Our messenger came back. The fathers were in retreat, and of course could not see us; least of all could they see me. But the head of their order kindly sent me down his “chair,” and two coolies to carry me up to the cathedral. I appreciated that courtesy, before we reached the top; for my husband and our friend found the climb very hard. The steep steps were cut in the rock in a manner typical of the Journey to the Cross. The first set of steps bore upward to the right; then a rude shrine was cut in the rocks. That represented the first station. The next set of steps bore upward to the left; then another niche represented the second station. The third set of steps bore upward to the right; the fourth bore upward to the left. There were twelve sets of steps, and at the end of each a holy lamp burned in front of a niche frescoed with the pictures that you will find in every illustrated Roman Catholic prayer-book. From the last station three broad, easy steps led into the beautiful cathedral. There were no pews; mats lay upon the mosaic floor. The huge building was empty. At the door the marble basins held holy water unrippled by devout fingers. The altar-piece was wonderfully fine, and reminded me of the admirable figure of Mary on the high altar of the cathedral in Montreal.
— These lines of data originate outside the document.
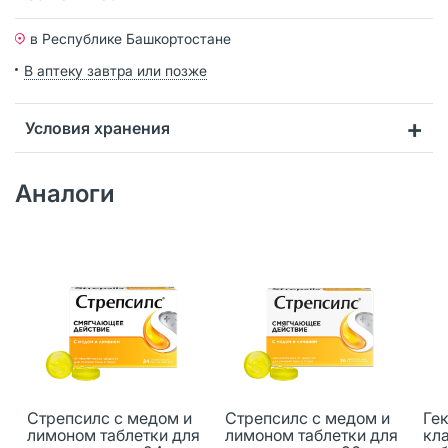
в Республике Башкортостане
В аптеку завтра или позже
Условия хранения
Аналоги
Стрепсилс с медом и
Стрепсилс с медом и
Ге
лимоном таблетки для
лимоном таблетки для
кл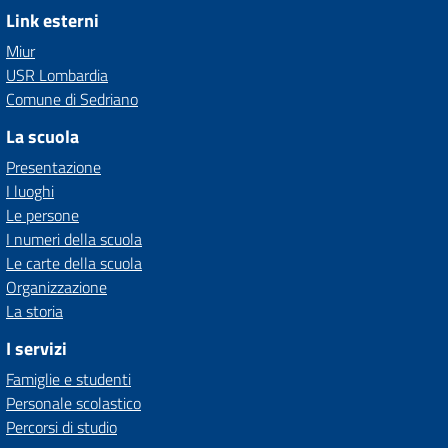
Link esterni
Miur
USR Lombardia
Comune di Sedriano
La scuola
Presentazione
I luoghi
Le persone
I numeri della scuola
Le carte della scuola
Organizzazione
La storia
I servizi
Famiglie e studenti
Personale scolastico
Percorsi di studio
We lingered a long time in the cool, vacant fane, speaking in hushed tones of the vast enterprise of Rome. Her priests have made practically no converts in China; and they know it. But they persist. They spare no expense, count no cost of life; because they believe that in after generations they shall have so permeated Chinese life with Roman Catholic thought that real conversion of the Chinese may be possible. I am not a Roman Catholic; but the longer I live—the farther I travel—the more deeply I respect the Church of Rome. She sent her Sisters of Charity into the battlefields of old Europe; she has encouraged art and literature when, but for her, they must have perished; and her pioneers press always in the advance guard of civilisation.

It was sunset when we returned to our house-boat. We seized upon the dinner table. I had had a glass of milk since breakfast, and the hospitable priests had sent us a light lunch into their outer garden; but we had climbed eight miles at least; the men had walked up and down the long, steep steps leading to the cathedral; and we were very hungry.

We went on deck for coffee. We had begun our return journey. I tried to paint the sunset. How I failed! Red melted into orange, and warm violet faded to cold green, before I could fix either to my half liking. A few miles down, the canal widened into a lake. We waited there a little to watch some novel fishing. On the centre of the lake were three or four motionless sampans; in each were two or three Chinamen; but the fishermen were huge cormorants. Each man had two birds; each bird was fastened, by one foot, to a long string, the other end of which was secured to the Chinaman’s wrist; each bird had a metal ring about his throat, to prevent his swallowing the fish he caught. The birds sat on the edge of the sampans, peering intently into the water. Suddenly one would plunge into the water, coming up almost instantly, with a silver fish gleaming in its cruel beak. The cormorants never made a mistake. It was only after a fierce fight that they could be made to relinquish their prey; and the men who had them in charge had many a torn finger. When the boats were full, the men poled to the shore. The birds were carried some distance from the sampans; the rings were taken from their necks; and they were given a few of the fish they had been used to catch. I have seen few sights more weird, more distinctively odd, than the fishing cormorants of China.

An hour later—it was still bright and light—we passed through a Chinese town. A high picturesque bridge that spanned the canal was teeming with people. It was the Chinese hour of rest; the Chinese (the busiest people on the globe) were doing nothing but enjoying themselves. They were all talking—their language is never musical, but it is characteristic.